January 31, 2010
Heinz has got British parents all a flutter with their latest television advert, which has just been pulled from our screens.
Featuring a man with a New York accent, dressed like a deli chef, making sandwiches in a homely kitchen. He is supposed to represent the modern mother, who with the help of Heinz Deli Mayo, can make even the moldiest cheese sandwich taste like a New York sub.
Not that this Stone Age vision of family life is what has gotten the paternal knickers in a twist. It’s the fact that, as the ads end, just as the haggard father rushes off to work, “mom” pulls him back for a quick peck on the lips before he goes out to chop some wood, or fight bears or do whatever it is we men are supposed to do to earn a living.
Parents told the Advertising Standards Authority (ASA) that the ad was inappropriate and unsuitable for children. In these knife happy days, the fact that two men trading spit in a post watershed advertisement gets parents in a tizzy bothers me.

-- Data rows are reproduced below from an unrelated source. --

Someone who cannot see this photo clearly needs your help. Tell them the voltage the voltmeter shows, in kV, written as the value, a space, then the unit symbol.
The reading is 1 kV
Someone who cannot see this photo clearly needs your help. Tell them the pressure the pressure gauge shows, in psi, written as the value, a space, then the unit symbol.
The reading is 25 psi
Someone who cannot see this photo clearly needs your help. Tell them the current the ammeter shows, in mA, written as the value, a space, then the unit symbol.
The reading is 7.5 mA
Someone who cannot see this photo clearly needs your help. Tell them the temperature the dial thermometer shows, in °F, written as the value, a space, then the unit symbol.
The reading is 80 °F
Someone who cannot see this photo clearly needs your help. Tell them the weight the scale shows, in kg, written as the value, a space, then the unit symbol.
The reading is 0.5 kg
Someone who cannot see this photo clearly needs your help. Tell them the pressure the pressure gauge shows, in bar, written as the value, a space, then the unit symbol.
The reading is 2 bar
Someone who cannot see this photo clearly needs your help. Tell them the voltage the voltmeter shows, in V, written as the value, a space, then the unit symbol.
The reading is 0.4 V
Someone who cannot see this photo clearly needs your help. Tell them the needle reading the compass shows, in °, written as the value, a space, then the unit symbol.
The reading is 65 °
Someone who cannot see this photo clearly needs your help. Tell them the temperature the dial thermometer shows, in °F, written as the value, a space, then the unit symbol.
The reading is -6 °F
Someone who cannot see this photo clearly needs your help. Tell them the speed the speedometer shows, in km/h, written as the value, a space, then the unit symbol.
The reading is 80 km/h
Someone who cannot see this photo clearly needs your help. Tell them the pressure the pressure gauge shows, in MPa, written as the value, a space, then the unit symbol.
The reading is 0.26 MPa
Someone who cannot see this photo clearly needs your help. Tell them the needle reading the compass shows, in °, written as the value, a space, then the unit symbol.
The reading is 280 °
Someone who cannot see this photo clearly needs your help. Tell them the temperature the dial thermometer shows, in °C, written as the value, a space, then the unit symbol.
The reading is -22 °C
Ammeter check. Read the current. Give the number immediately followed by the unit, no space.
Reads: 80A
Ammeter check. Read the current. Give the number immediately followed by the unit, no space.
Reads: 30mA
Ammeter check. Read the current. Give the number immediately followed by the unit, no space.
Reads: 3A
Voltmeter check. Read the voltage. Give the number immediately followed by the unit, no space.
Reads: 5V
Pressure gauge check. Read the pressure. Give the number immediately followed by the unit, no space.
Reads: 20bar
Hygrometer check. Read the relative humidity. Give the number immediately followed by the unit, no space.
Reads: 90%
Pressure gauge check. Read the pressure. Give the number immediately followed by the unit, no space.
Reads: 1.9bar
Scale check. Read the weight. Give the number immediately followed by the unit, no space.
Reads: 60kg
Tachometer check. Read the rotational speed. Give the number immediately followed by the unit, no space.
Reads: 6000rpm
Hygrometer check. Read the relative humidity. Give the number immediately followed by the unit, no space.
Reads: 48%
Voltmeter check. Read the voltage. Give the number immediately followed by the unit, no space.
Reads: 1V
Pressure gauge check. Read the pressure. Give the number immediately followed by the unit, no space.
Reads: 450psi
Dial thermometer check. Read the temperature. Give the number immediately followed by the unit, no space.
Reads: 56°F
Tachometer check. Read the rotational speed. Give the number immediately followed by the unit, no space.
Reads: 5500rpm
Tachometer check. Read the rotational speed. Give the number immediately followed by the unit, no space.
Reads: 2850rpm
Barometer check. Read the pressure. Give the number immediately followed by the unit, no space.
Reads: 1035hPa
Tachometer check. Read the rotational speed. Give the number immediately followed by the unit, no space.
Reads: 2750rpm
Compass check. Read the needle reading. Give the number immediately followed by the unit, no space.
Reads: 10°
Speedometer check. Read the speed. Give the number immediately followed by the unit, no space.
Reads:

These are undoubtedly the same parents who considered the Newsround coverage of Mark Speight’s death “sick and appalling”. Despite the fact the show never made any mention of his suicide or his drug use, some parents saw fit to complain about the show reporting the story at all. Perhaps they would have been happier if Newsround had just announced that Speight had left cBeebies and gone to live on a farm like several of Blue Peter’s cats and dogs.
Why in this day and age are we still obsessed with protecting our children’s innocence? By wrapping them up in cotton wool all we do is breed another generation as ignorant, small minded and backward as the last. While I believe children are growing up too fast, shielding them from the realities of the day is not the answer.
But it’s not all doom and gloom. A BBC spokesman has said that hundreds of children have gotten in touch to express their sympathy at Speight’s passing and say how important and influential he was to them.
Perhaps if parents were to treat their children as the mature children Newsround see them to be the UK would finish a little higher than last in a UNICEF league of European countries for child well-being.